Data supplied »
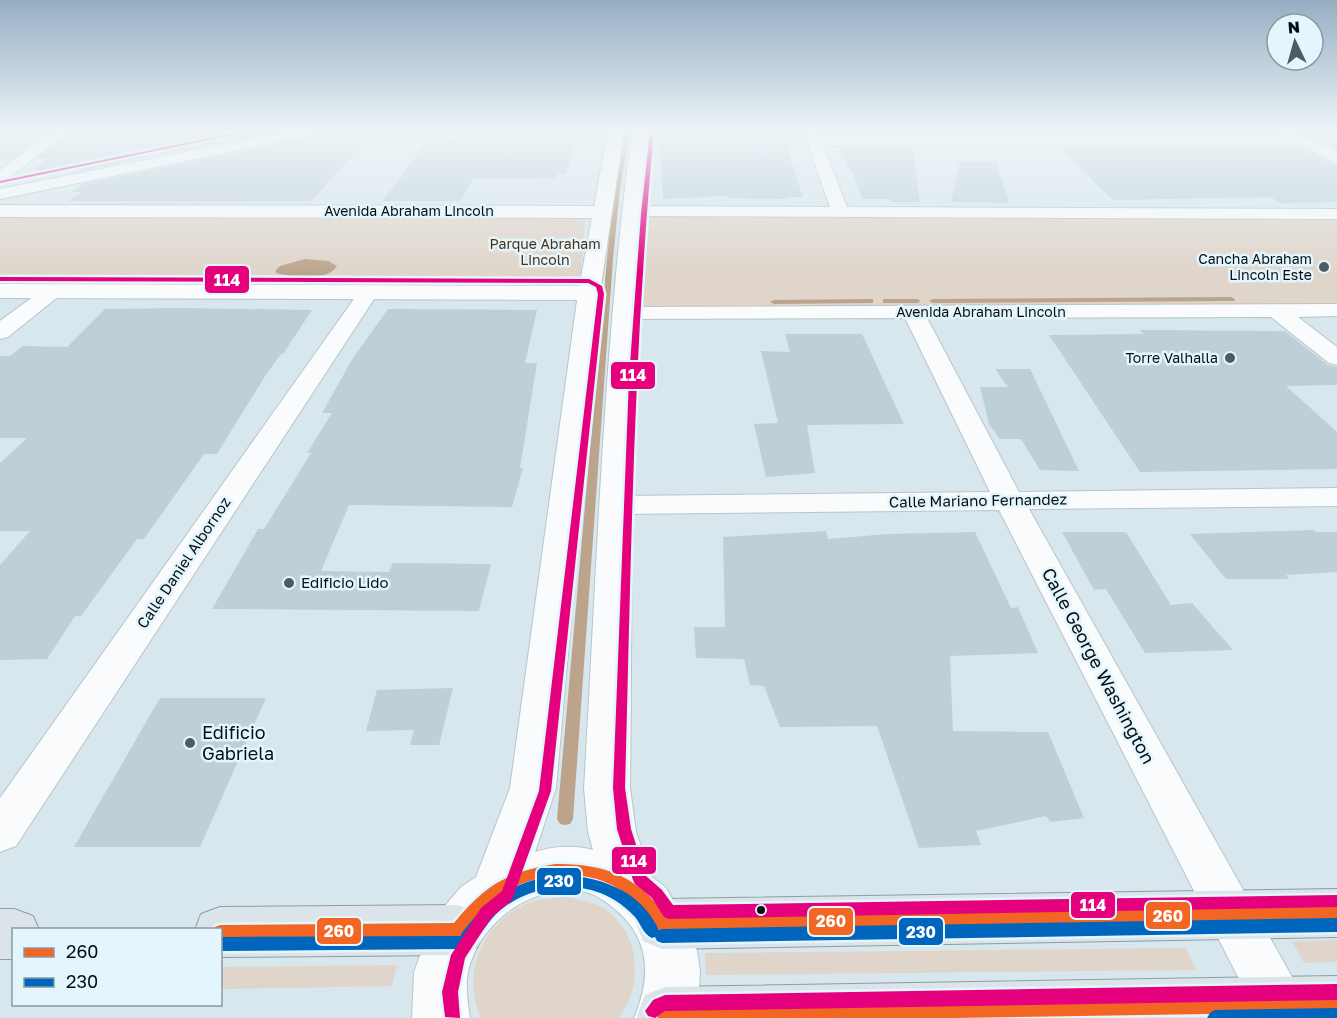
<svg xmlns="http://www.w3.org/2000/svg" width="1337" height="1018" font-family="'Golos Text',sans-serif">
<rect width="100%" height="100%" fill="#d7e7ed"/>
<path fill="#dfd5ca" d="M0,214L582,217L585,221L580,280L567,288L0,287Z
M651,215L1337,217V304L647,308L639,303V219Z
M565,897C580,900 597,902 609,912C641,938 643,988 618,1018H481C458,968 489,911 542,899C550,898 558,898 565,897Z
M1337,940V962L1304,963L1292,941Z
M1186,948L1196,970L706,975L705,953Z
M397,965L392,986L221,989V967Z"/>
<path fill="#bca48c" d="M305,259L328,261L337,266C327,282 293,277 276,273V270L280,266Z"/>
<g fill="none" stroke-linecap="round" stroke-linejoin="round">
<path fill="#bca48c" fill-rule="evenodd" d="M626,131H630L620,189L613,259L573,819L570,824L565,825L560,824L557,819L607,259L614,189Z
M1231,297L1235,299L1234,301L933,303L929,301L933,299Z
M870,299H873V303L774,304L770,302L774,300Z
M883,299H917L921,301L917,303H883Z"/>
</g>
<path fill="#bdd0d7" d="M0,131H49L11,159L0,160Z
M71,131H278L83,170L35,172L39,169H34L49,158H38Z
M322,131H375L311,201H68L81,192H72L83,184L313,137Z
M483,131L579,134L566,174H557L556,178L473,179L460,201H383L434,132L451,138Z
M750,131H782L803,197H785L786,199L727,198L726,196L663,199L660,152L661,143H747Z
M1044,131H1274L1277,135H1048Z
M1300,131H1337V150Z
M1298,147L1337,165V202L1280,203L1271,197L1113,200L1060,148Z
M840,148H912L920,202H891L890,199H862L852,171L847,167Z
M960,161H996L1009,203L951,202Z
M180,308L312,310L283,354H281L265,376L217,454H204L144,539H137L81,616H75L47,659L0,660V565L30,531H0V463L27,438H0V356H10L23,346L67,347L105,309Z
M388,309L537,310L525,363H537L520,468H523L512,507L349,505L321,571L389,572L393,563L491,564L479,611L212,609L258,529H264L311,453H307L332,413H322L353,358Z
M1140,330L1285,331L1328,365L1337,367V385L1286,386L1337,432V469L1140,472L1049,335L1144,334Z
M785,334H862L904,424L807,425L815,473L766,477L754,424L778,423L761,351L790,352Z
M995,369H1030L1079,471L1040,470L1021,439H1000L989,424L980,387H1008Z
M1313,530L1316,532H1337V572L1286,575L1289,579H1226L1190,534Z
M826,531L828,539L889,534L975,532L1011,608L1018,607L1038,653L950,656L953,731L1048,732L1084,818L1050,822L1046,816L976,831L981,845L919,848L877,726L780,727L764,686L750,685L744,659L696,658L694,627H725L723,537Z
M1062,532H1126L1171,605L1192,603L1233,650L1145,653L1106,589L1094,590Z
M453,688L439,745H410L414,730L366,731L377,690Z
M160,698H266L200,847H74Z"/>
<g fill="none" stroke-linecap="round" stroke-linejoin="round">
<g stroke="#b8c5ca" stroke-width="2">
<path id="minor" d="M53,131H69L6,180L0,182V170Z
M291,131H320L313,135L0,199V189Z
M803,131H817L820,138L1284,137L1276,131H1294L1337,153V163L1299,145L823,146L847,207L1337,209V219L631,216L625,215L622,211L625,207L631,206L830,207Z
M52,286L59,288L62,292L59,296L8,337L0,339V321L45,288Z
M368,287L375,289L378,293L16,846L0,852V798L361,289Z
M1337,304V316L1298,317L1337,347V365L1329,363L1271,317L927,318L1019,492L1337,488V506L1029,509L1305,1000L1313,1018H1259L999,510L619,514L608,511L604,505L608,499L619,496L990,492L905,318L624,319L616,318L613,313L616,308L624,307Z"/>
</g>
<g stroke="#b8c5ca" stroke-width="2">
<path id="tertiary" d="M0,205L603,206L610,208L612,212L610,216L603,218L0,217Z
M0,284L589,286L597,288L600,293L597,298L589,300L0,298Z"/>
</g>
<g stroke="#b8c5ca" stroke-width="2">
<path id="secondary" d="M608,131H624L600,293L556,788L535,852C553,846 575,845 593,850L588,832L584,788C597,569 603,349 632,131H648C628,349 633,569 630,788L636,832L652,877L666,888L687,924L697,951L700,970L699,990L692,1018H634C651,978 651,940 616,910C606,902 598,895 585,892C533,882 479,922 468,972C465,987 468,1003 470,1018H412L414,972L428,934L436,916L461,887L476,877L510,788L578,293Z"/>
</g>
<g stroke="#8b9ea6" stroke-width="2">
<path id="primary" d="M1337,889V937L662,949L643,941L636,924L643,907L662,899Z
M458,905L477,912L484,930L477,948L458,955L220,957V930H195L201,914L220,907Z
M0,909H14L33,916L39,930H14V959H0Z
M1337,976V1018H638L637,1015L645,995L665,987Z"/>
</g>
<use href="#minor" fill="#f9fbfc" fill-rule="evenodd"/>
<use href="#tertiary" fill="#f9fbfc" fill-rule="evenodd"/>
<use href="#secondary" fill="#f9fbfc" fill-rule="evenodd"/>
<use href="#primary" fill="#dbe4e8" fill-rule="evenodd"/>
<g stroke="#e4f6fd" stroke-width="5">
<path id="bus-1" d="M555,864C602,863 640,876 666,917L1337,906V920L662,931C653,927 651,917 644,910C635,900 624,891 612,885C574,866 520,875 490,904C480,913 469,932 458,937L220,939V930H214L215,927L220,925L454,923C485,885 507,872 555,864Z
M1337,996V1012L954,1018H658L657,1015L660,1010L665,1007Z"/>
</g>
<g stroke="#e4f6fd" stroke-width="5">
<path id="bus-2" d="M555,875C597,875 640,889 659,930L662,929L1337,918V932L662,943L657,941L655,937L652,938C643,934 641,924 635,917C627,908 616,900 605,895C570,879 523,888 496,914C487,923 479,939 467,944L465,943L463,947L458,949L220,951V937L460,936C464,929 470,923 475,917C496,892 523,881 555,875Z
M1337,1008V1018H1207L1210,1013L1215,1010Z"/>
</g>
<g stroke="#e4f6fd" stroke-width="5">
<path id="bus-3" d="M243,131H253L0,183V181Z
M650,131L654,132C633,351 631,569 625,788L631,829L646,876L662,890L673,905L1337,895V907L669,919L664,917L652,898L635,884L633,880L617,829L613,788L629,378L641,214Z
M0,277L589,279L602,286L604,294L551,791L512,900L491,918L465,958L458,992L460,1018L445,1017L442,992L451,955L481,908L502,891L539,791L598,294L596,287L588,283L0,281Z
M1337,984V1000L665,1011L655,1018L648,1016L645,1011L653,1000L665,995Z"/>
</g>
<use href="#bus-1" fill="#f26522" fill-rule="evenodd"/>
<use href="#bus-2" fill="#0065bd" fill-rule="evenodd"/>
<use href="#bus-3" fill="#e5007d" fill-rule="evenodd"/>
</g>
<linearGradient id="sky" x2="0" y2="1"><stop stop-color="#96aec3"/><stop offset="0.48" stop-color="#edf4f7"/><stop offset="1" stop-color="#edf4f7" stop-opacity="0"/></linearGradient>
<rect width="1337" height="274" fill="url(#sky)"/>
<g fill="#4e5b5f" stroke="#e4f6fd" stroke-width="2">
<circle cx="1324" cy="267" r="6"/>
<circle cx="1230" cy="358" r="6"/>
<circle cx="289" cy="583" r="6"/>
<circle cx="190" cy="743" r="6"/>
</g>
<circle fill="#050f13" stroke="#e4f6fd" stroke-width="2" cx="761" cy="910" r="5"/>
<g text-anchor="middle" stroke-width="5" stroke-linejoin="round" paint-order="stroke">
<g font-size="14" fill="#050f13" stroke="#e4f6fd">
<text x="409" y="216">Avenida Abraham Lincoln</text>
<text x="981" y="317">Avenida Abraham Lincoln</text>
</g>
<g font-size="14" fill="#4d2f12" stroke="#e4f6fd">
<text x="545" y="249">Parque Abraham<tspan x="545" dy="16">Lincoln</tspan></text>
</g>
<g font-size="14" fill="#050f13" stroke="#e4f6fd" text-anchor="end">
<text x="1312" y="264">Cancha Abraham<tspan x="1312" dy="16">Lincoln Este</tspan></text>
<text x="1218" y="363">Torre Valhalla</text>
</g>
<g font-size="15" fill="#050f13" stroke="#e4f6fd">
<text transform="translate(978 501) rotate(-1)" y="5">Calle Mariano Fernandez</text>
<text transform="translate(184 563) rotate(-56)" y="5">Calle Daniel Albornoz</text>
</g>
<g font-size="15" fill="#050f13" stroke="#e4f6fd" text-anchor="start">
<text x="301" y="588">Edificio Lido</text>
</g>
<g font-size="18" fill="#050f13" stroke="#e4f6fd">
<text transform="translate(1098 666) rotate(62)" y="6">Calle George Washington</text>
</g>
<g font-size="18" fill="#050f13" stroke="#e4f6fd" text-anchor="start">
<text x="202" y="739">Edificio<tspan x="202" dy="21">Gabriela</tspan></text>
</g>
</g>
<g stroke="#e4f6fd" stroke-width="2">
<rect x="204" y="265" width="46" height="29" rx="6" fill="#e5007d"/>
<rect x="610" y="361" width="46" height="29" rx="6" fill="#e5007d"/>
<rect x="611" y="846" width="46" height="29" rx="6" fill="#e5007d"/>
<rect x="536" y="867" width="46" height="29" rx="6" fill="#0065bd"/>
<rect x="1070" y="891" width="46" height="28" rx="6" fill="#e5007d"/>
<rect x="1145" y="901" width="46" height="29" rx="6" fill="#f26522"/>
<rect x="808" y="907" width="46" height="29" rx="6" fill="#f26522"/>
<rect x="316" y="917" width="46" height="28" rx="6" fill="#f26522"/>
<rect x="898" y="917" width="46" height="29" rx="6" fill="#0065bd"/>
</g>
<g font-size="16" text-anchor="middle" font-weight="bold" fill="#fff">
<text x="227" y="286">114</text>
<text x="633" y="381">114</text>
<text x="634" y="867">114</text>
<text x="559" y="887">230</text>
<text x="1093" y="911">114</text>
<text x="1168" y="922">260</text>
<text x="831" y="927">260</text>
<text x="339" y="937">260</text>
<text x="921" y="938">230</text>
</g>
<rect x="12" y="928" width="210" height="78" fill="#e4f6fd" stroke="#8b9a9f" stroke-width="1.5"/>
<rect x="24" y="948" width="30" height="9" fill="#f26522" stroke="#8b9a9f" stroke-width="1.5"/>
<text x="66" y="958" font-size="18" fill="#050f13">260</text>
<rect x="24" y="978" width="30" height="9" fill="#0065bd" stroke="#8b9a9f" stroke-width="1.5"/>
<text x="66" y="988" font-size="18" fill="#050f13">230</text>
<g transform="translate(1295 42) rotate(355)"><circle r="28" fill="#e4f6fd" stroke="#8b9a9f" stroke-width="1.5"/>
<path d="M0-4.5L10 22L0 15L-10 22Z" fill="#4e5b5f"/>
<text y="-9" font-size="16" font-weight="bold" text-anchor="middle" fill="#050f13">N</text>
</g>
</svg>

Work request » Look through the entries above; copy each line where the string "Edificio" appears.

Expected output »
<text x="301" y="588">Edificio Lido</text>
<text x="202" y="739">Edificio<tspan x="202" dy="21">Gabriela</tspan></text>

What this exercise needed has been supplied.